Converting a Word document to HTML
If you’re under Windows, and that you need to do some shell scripting with ActiveX/COM components, Scriptom will certainly help you. Today, my boss just asked me if we could use Scriptom to convert a Word document into an HTML equivalent. And I decided to see if that was possible. To my delight, my little Scriptom module, backed by Jacob, helped me solve this integration problem with only 6 lines of Groovy code!
import org.codehaus.groovy.scriptom.ActiveXProxy
import java.io.File
word = new ActiveXProxy("Word.Application")
word.Documents.Open(new File(args[0]).canonicalPath)

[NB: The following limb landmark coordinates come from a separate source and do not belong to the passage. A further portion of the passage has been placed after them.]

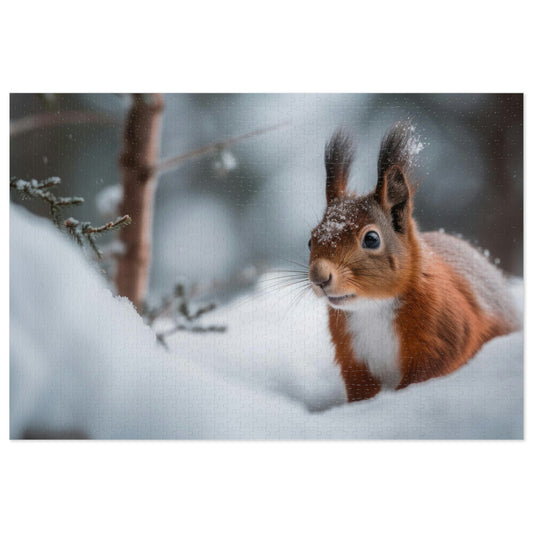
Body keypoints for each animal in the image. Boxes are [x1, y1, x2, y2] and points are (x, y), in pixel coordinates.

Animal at [308, 122, 520, 402]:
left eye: (372, 239)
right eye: (310, 240)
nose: (319, 277)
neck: (372, 307)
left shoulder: (445, 330)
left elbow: (430, 369)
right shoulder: (351, 356)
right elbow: (361, 389)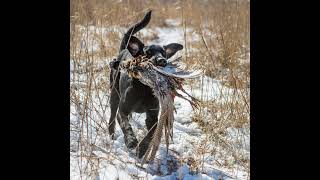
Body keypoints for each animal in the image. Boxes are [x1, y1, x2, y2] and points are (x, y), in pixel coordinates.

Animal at [108, 10, 182, 158]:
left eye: (164, 53)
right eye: (148, 53)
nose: (162, 61)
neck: (144, 88)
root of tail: (125, 50)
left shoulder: (153, 117)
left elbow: (150, 134)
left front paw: (142, 148)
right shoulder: (122, 110)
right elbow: (126, 125)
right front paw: (131, 141)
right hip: (114, 93)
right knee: (112, 115)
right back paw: (111, 133)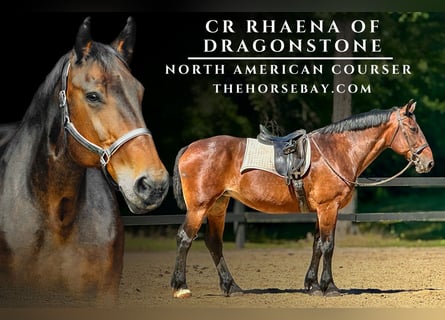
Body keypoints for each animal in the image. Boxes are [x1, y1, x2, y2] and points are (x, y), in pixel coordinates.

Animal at [171, 100, 434, 298]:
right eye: (413, 129)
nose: (429, 162)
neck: (337, 151)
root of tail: (189, 148)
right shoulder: (329, 208)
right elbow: (328, 245)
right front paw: (331, 287)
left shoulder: (321, 210)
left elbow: (317, 245)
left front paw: (313, 286)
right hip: (199, 207)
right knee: (185, 238)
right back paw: (181, 287)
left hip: (218, 206)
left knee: (214, 243)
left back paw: (231, 287)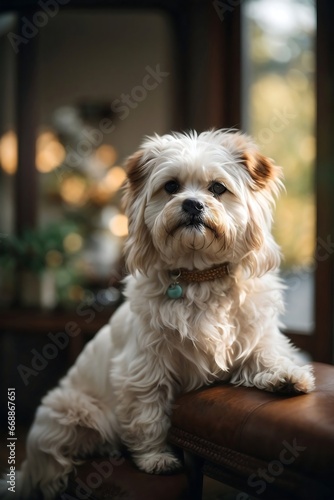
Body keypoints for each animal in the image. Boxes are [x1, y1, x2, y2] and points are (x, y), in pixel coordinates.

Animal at [0, 129, 314, 496]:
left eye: (217, 188)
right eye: (171, 186)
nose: (192, 203)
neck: (199, 276)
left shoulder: (256, 338)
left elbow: (268, 355)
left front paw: (287, 376)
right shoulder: (145, 368)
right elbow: (148, 414)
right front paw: (156, 458)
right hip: (67, 415)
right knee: (52, 469)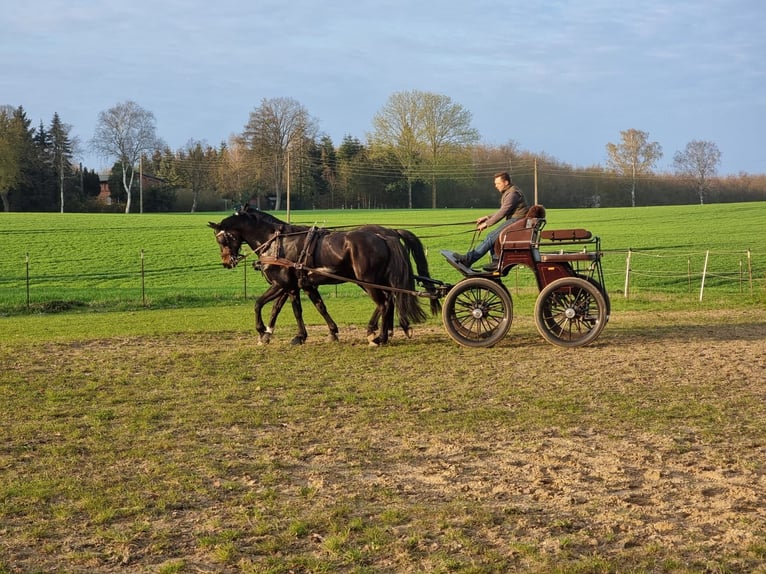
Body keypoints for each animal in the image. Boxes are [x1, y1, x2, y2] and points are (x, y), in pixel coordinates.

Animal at [210, 210, 438, 346]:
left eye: (222, 239)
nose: (227, 262)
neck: (276, 243)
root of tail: (385, 235)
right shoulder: (296, 285)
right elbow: (300, 308)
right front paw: (269, 333)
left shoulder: (282, 285)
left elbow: (265, 305)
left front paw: (274, 333)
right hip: (375, 281)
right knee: (389, 301)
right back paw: (383, 332)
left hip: (368, 281)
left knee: (384, 303)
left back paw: (378, 336)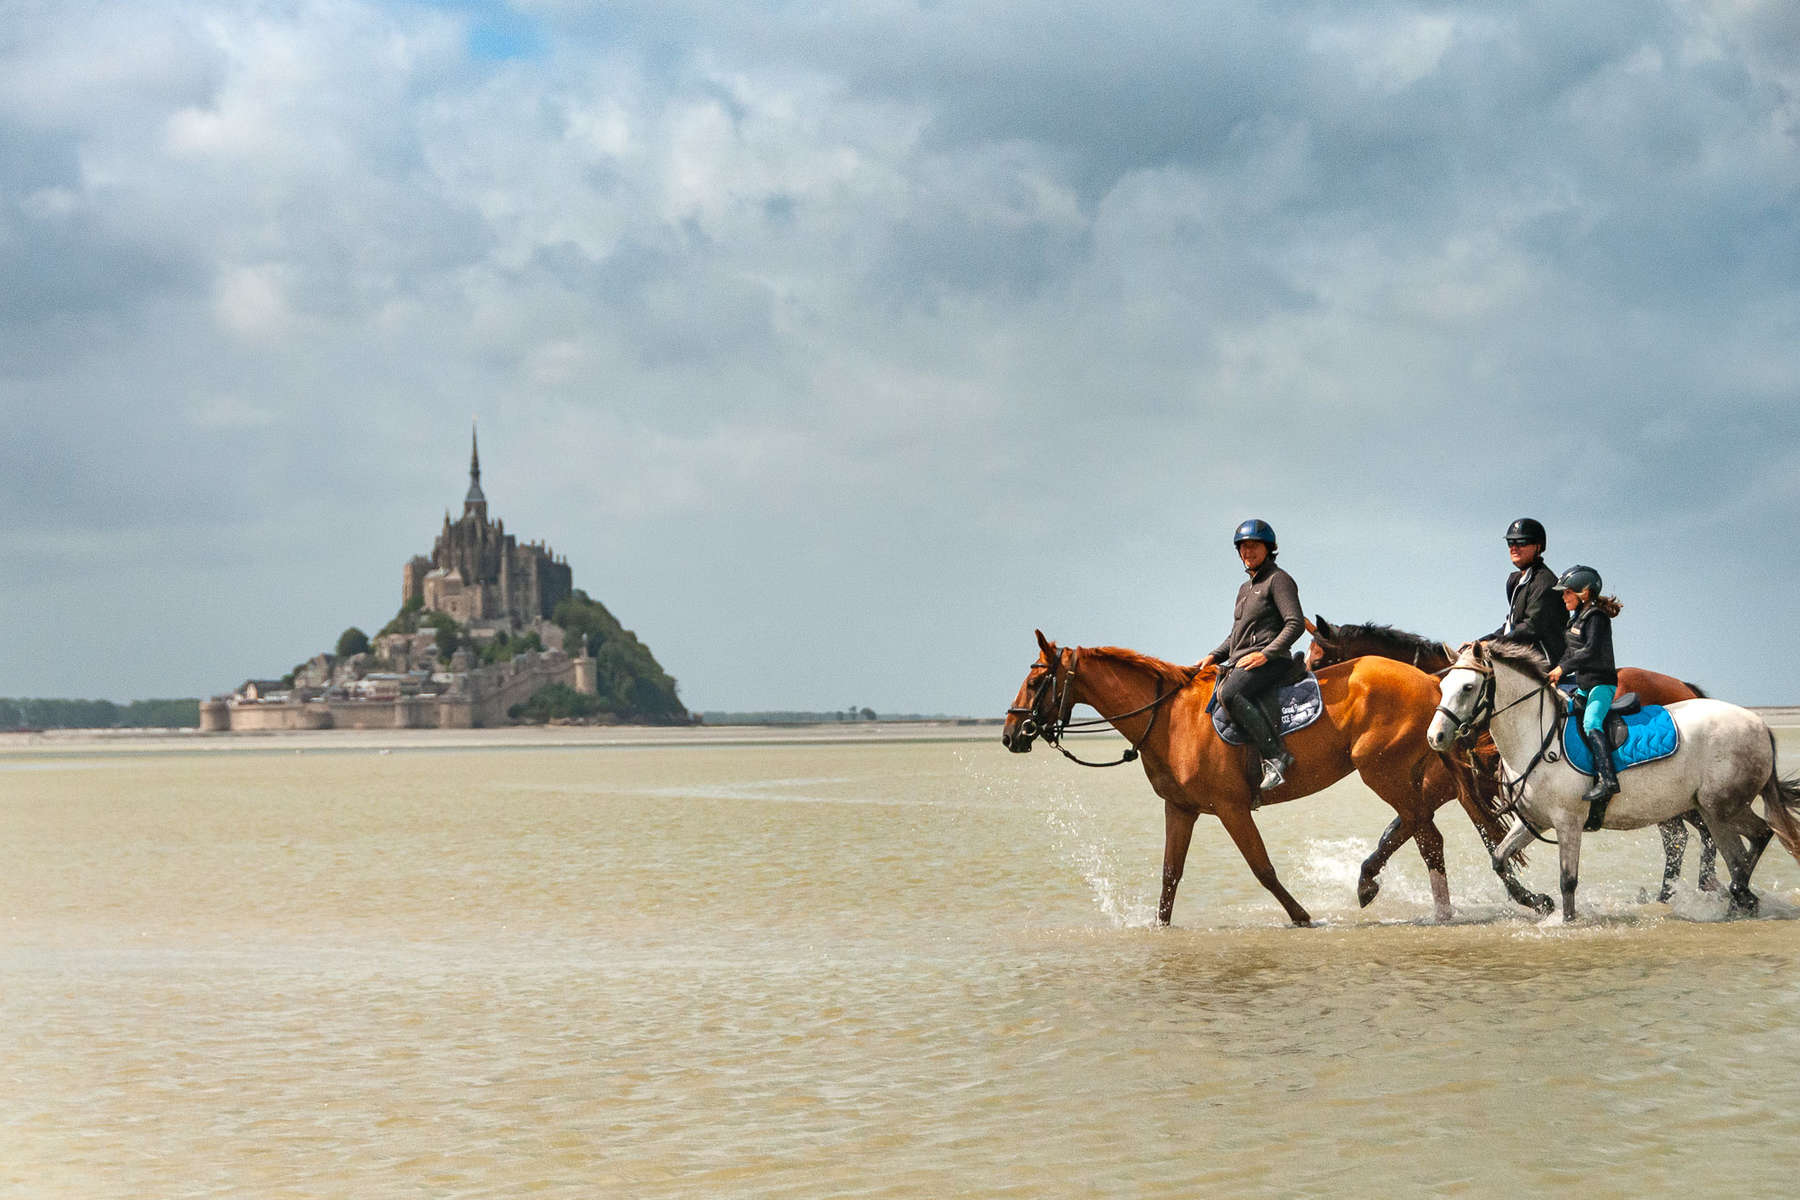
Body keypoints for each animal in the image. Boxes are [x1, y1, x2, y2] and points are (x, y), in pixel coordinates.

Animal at [1000, 629, 1548, 928]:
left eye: (1036, 680)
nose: (1009, 734)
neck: (1169, 719)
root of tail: (1432, 683)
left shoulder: (1230, 809)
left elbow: (1262, 868)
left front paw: (1303, 917)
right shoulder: (1181, 809)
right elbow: (1170, 874)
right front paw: (1160, 927)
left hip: (1383, 771)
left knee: (1425, 831)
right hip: (1409, 774)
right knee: (1424, 829)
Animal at [1310, 618, 1713, 899]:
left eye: (1316, 661)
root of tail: (1684, 686)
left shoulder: (1454, 791)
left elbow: (1434, 832)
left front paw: (1527, 897)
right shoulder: (1442, 790)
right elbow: (1398, 831)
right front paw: (1366, 881)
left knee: (1697, 833)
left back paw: (1704, 890)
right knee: (1679, 837)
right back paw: (1671, 894)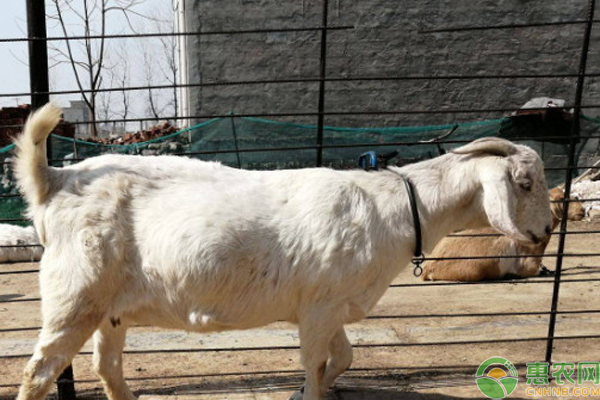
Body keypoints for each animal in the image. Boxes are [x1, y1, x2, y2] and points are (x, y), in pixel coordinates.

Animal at [14, 104, 552, 400]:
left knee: (106, 367)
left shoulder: (330, 305)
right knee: (39, 373)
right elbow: (315, 367)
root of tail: (53, 180)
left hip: (110, 307)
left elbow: (344, 357)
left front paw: (300, 390)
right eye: (524, 184)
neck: (396, 206)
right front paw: (305, 390)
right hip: (74, 295)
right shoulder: (317, 308)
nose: (547, 229)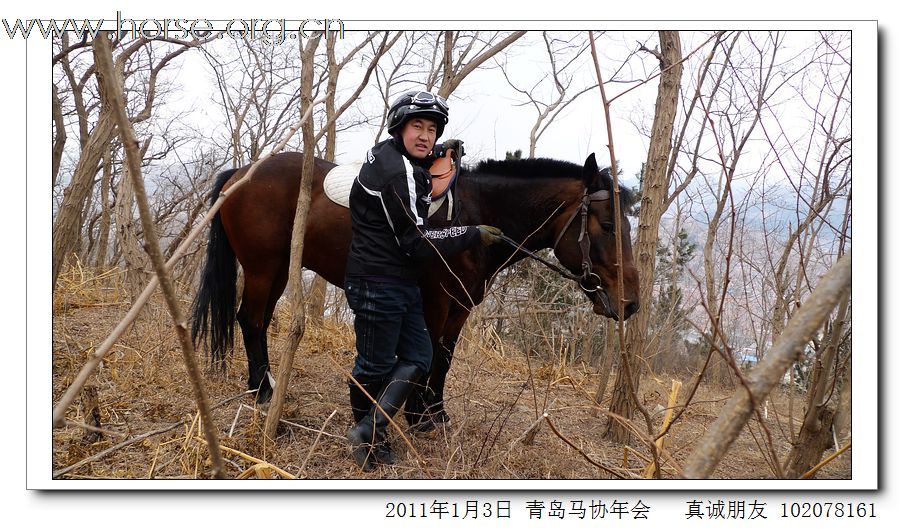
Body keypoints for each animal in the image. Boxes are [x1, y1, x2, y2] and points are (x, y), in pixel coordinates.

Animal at [192, 150, 644, 428]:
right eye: (607, 225)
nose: (631, 303)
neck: (472, 214)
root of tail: (240, 173)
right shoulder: (435, 300)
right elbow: (426, 356)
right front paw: (417, 416)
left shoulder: (461, 306)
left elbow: (443, 358)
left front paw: (435, 414)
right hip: (263, 268)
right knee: (251, 321)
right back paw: (263, 392)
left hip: (277, 272)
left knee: (257, 321)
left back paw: (264, 384)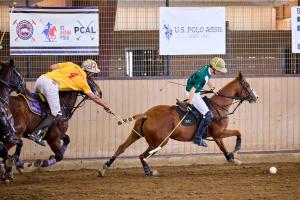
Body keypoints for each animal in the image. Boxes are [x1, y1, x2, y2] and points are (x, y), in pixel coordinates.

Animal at [99, 72, 258, 176]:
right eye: (247, 85)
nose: (256, 97)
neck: (218, 106)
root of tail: (147, 115)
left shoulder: (217, 135)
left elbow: (224, 148)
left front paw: (233, 159)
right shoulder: (219, 132)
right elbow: (238, 133)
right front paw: (236, 151)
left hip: (136, 134)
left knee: (122, 148)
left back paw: (104, 168)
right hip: (159, 142)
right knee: (142, 155)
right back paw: (149, 172)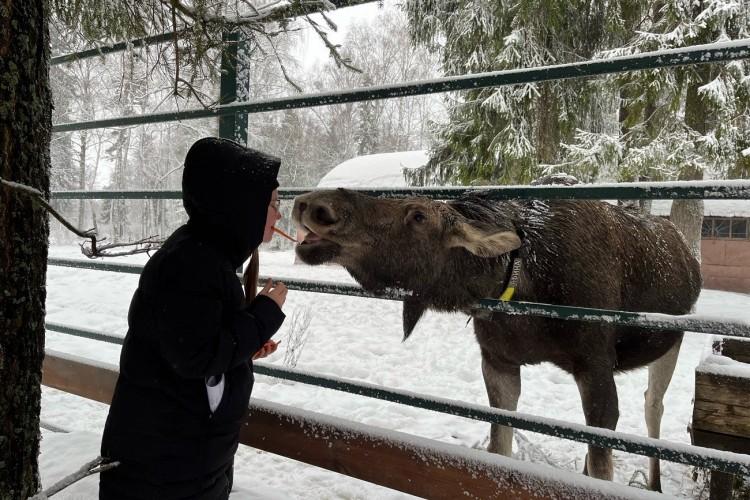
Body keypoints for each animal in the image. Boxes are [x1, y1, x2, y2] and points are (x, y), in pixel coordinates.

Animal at [290, 187, 704, 488]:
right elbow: (499, 450)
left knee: (653, 406)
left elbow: (603, 468)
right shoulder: (498, 362)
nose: (316, 204)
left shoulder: (595, 366)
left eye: (419, 215)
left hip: (673, 341)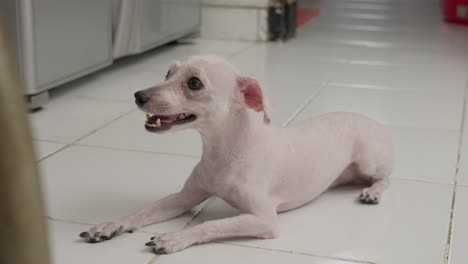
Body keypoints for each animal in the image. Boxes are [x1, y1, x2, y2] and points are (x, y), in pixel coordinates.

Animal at [78, 54, 394, 255]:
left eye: (194, 83)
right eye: (168, 73)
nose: (139, 96)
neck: (225, 152)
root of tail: (373, 120)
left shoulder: (264, 219)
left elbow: (211, 224)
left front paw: (175, 237)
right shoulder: (184, 198)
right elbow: (144, 211)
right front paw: (110, 225)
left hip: (368, 158)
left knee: (386, 177)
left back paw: (373, 191)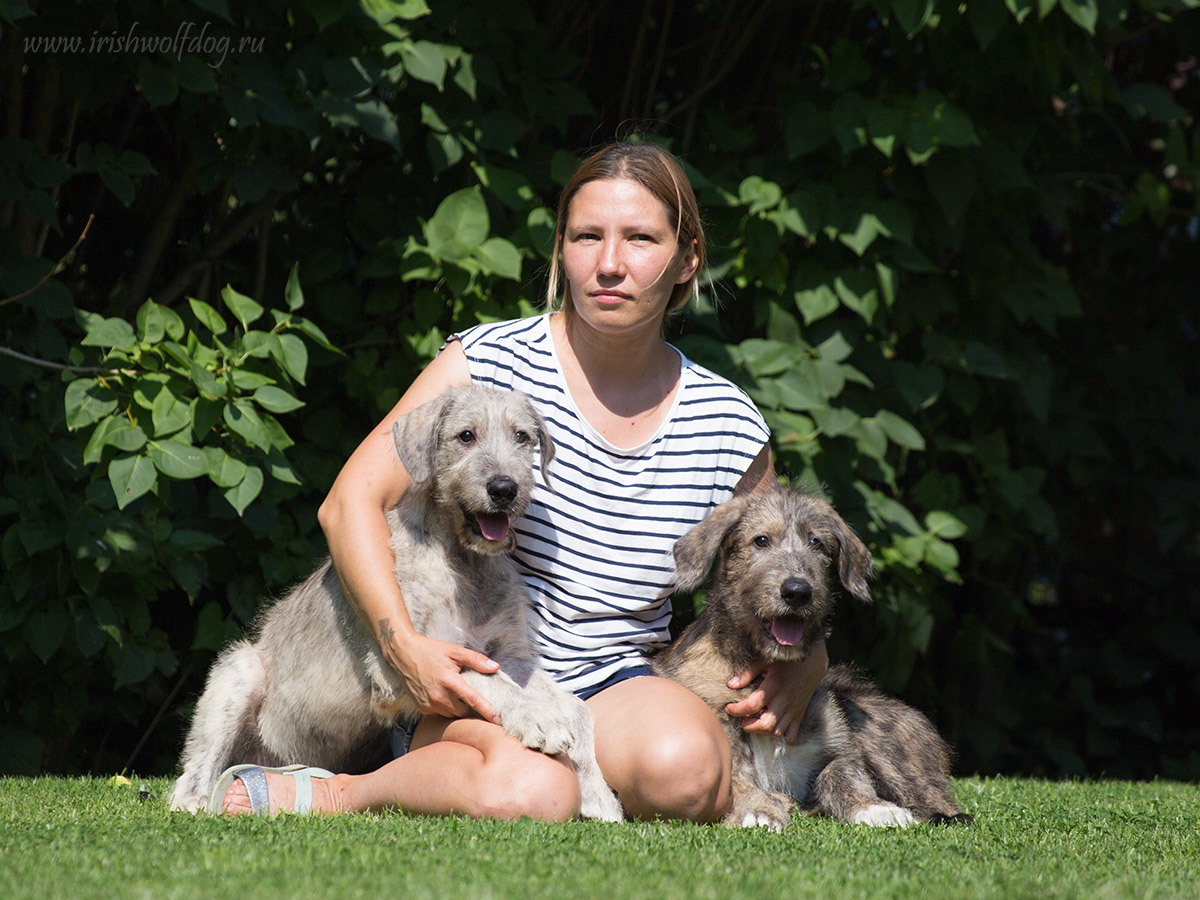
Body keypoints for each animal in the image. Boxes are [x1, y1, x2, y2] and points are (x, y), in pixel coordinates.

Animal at [171, 388, 628, 825]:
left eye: (521, 436)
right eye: (466, 436)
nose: (504, 489)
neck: (464, 562)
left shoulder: (511, 655)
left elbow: (574, 706)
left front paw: (598, 793)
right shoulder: (409, 659)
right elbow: (483, 677)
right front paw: (537, 718)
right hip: (238, 671)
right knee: (192, 769)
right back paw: (195, 799)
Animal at [652, 487, 969, 830]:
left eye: (816, 542)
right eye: (761, 540)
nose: (797, 591)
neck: (761, 669)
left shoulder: (837, 744)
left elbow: (844, 770)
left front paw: (870, 806)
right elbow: (736, 773)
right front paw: (758, 808)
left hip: (876, 728)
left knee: (928, 793)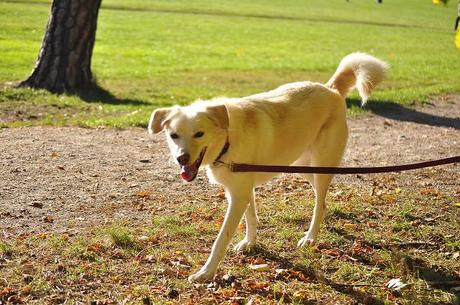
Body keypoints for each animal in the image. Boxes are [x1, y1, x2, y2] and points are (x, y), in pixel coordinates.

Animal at [148, 52, 388, 282]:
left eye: (199, 133)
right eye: (174, 135)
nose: (182, 158)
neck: (228, 139)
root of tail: (330, 89)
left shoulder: (239, 197)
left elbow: (221, 239)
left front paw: (206, 272)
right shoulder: (241, 192)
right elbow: (251, 218)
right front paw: (250, 243)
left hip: (321, 167)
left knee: (319, 202)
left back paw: (310, 237)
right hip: (301, 167)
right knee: (323, 203)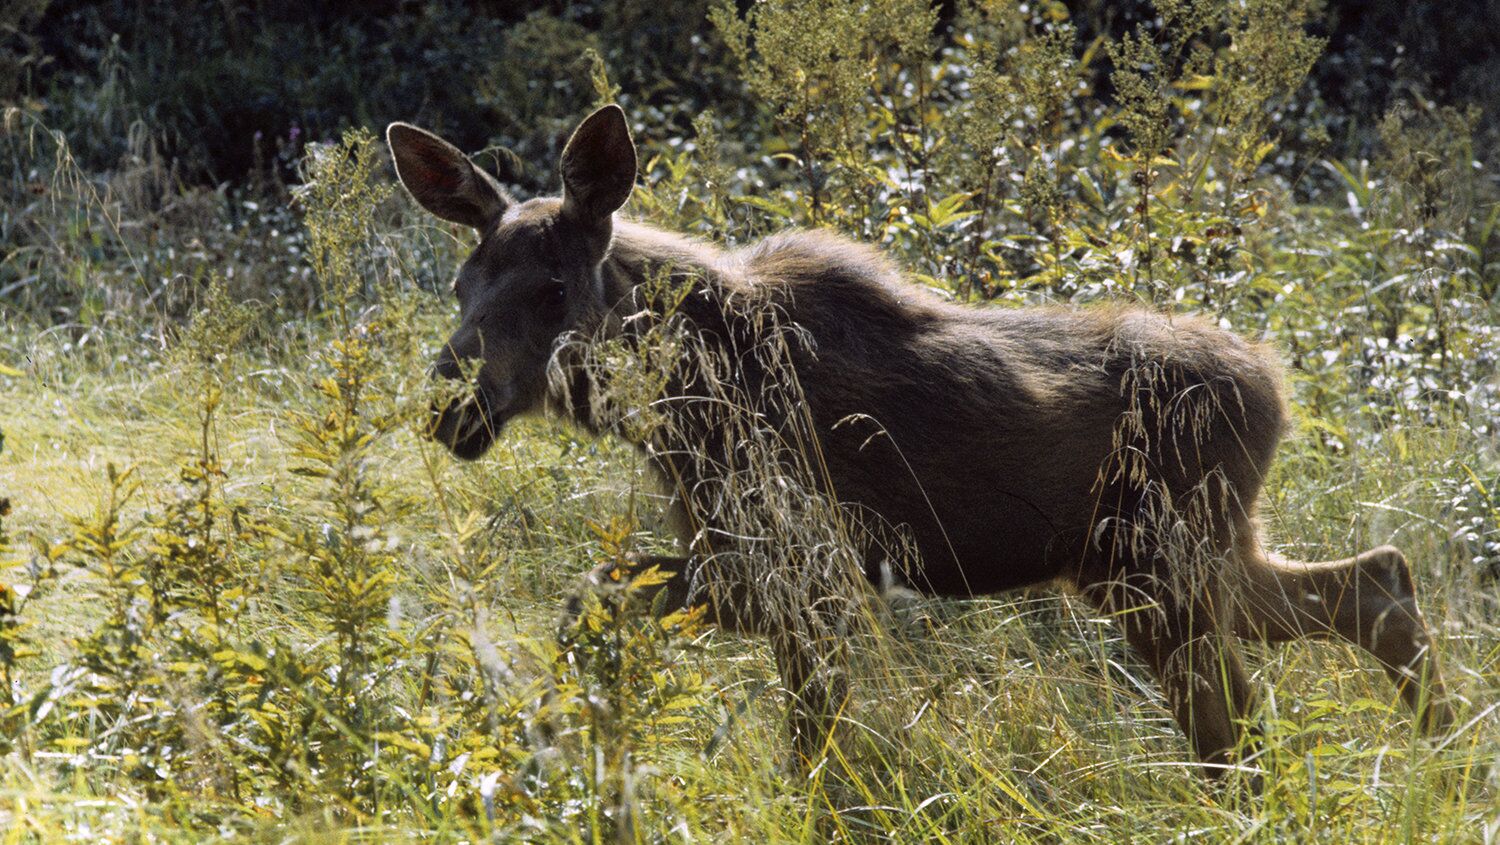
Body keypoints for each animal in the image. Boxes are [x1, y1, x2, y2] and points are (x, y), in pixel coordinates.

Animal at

word.ActiveDocument.SaveAs(new File(args[1]).canonicalPath, 8)
word.Quit()
Now, I just need to launch:
groovy word2html.groovy specification.doc specification.html
And I’ve got a nice Word to HTML converter! Well… I know, not that nice. First of all, it’s a Windows-only solution, but that fits my requirements regarding the platform I’m running on, but the other negative aspect is that the generated HTML is really, really ugly. I really wonder why Microsoft can’t do a cleaner output. For the moment, I’m happy with that solution.
You probably noticed the magic number 8. It’s the HTML format option. The available formats are:
- 0:
wdFormatDocument
(no conversion) - 1:
wdFormatTemplate
- 2:
wdFormatText
- 3:
wdFormatTextLineBreaks
- 4:
wdFormatDOSText
- 5:
wdFormatDOSTextLineBreaks
- 6:
wdFormatRTF
- 7:
wdFormatUnicodeText
- 8:
wdFormatHTML
I haven’t yet figured out how to be able to use constants directly in Groovy. I’ll have to make Scriptom grok M$’s constants.
The example I’ve talked about has been tested with groovy-beta-9, Word 2000 and my additional Scriptom module for Groovy (don’t forget to install it if you want to try that sample).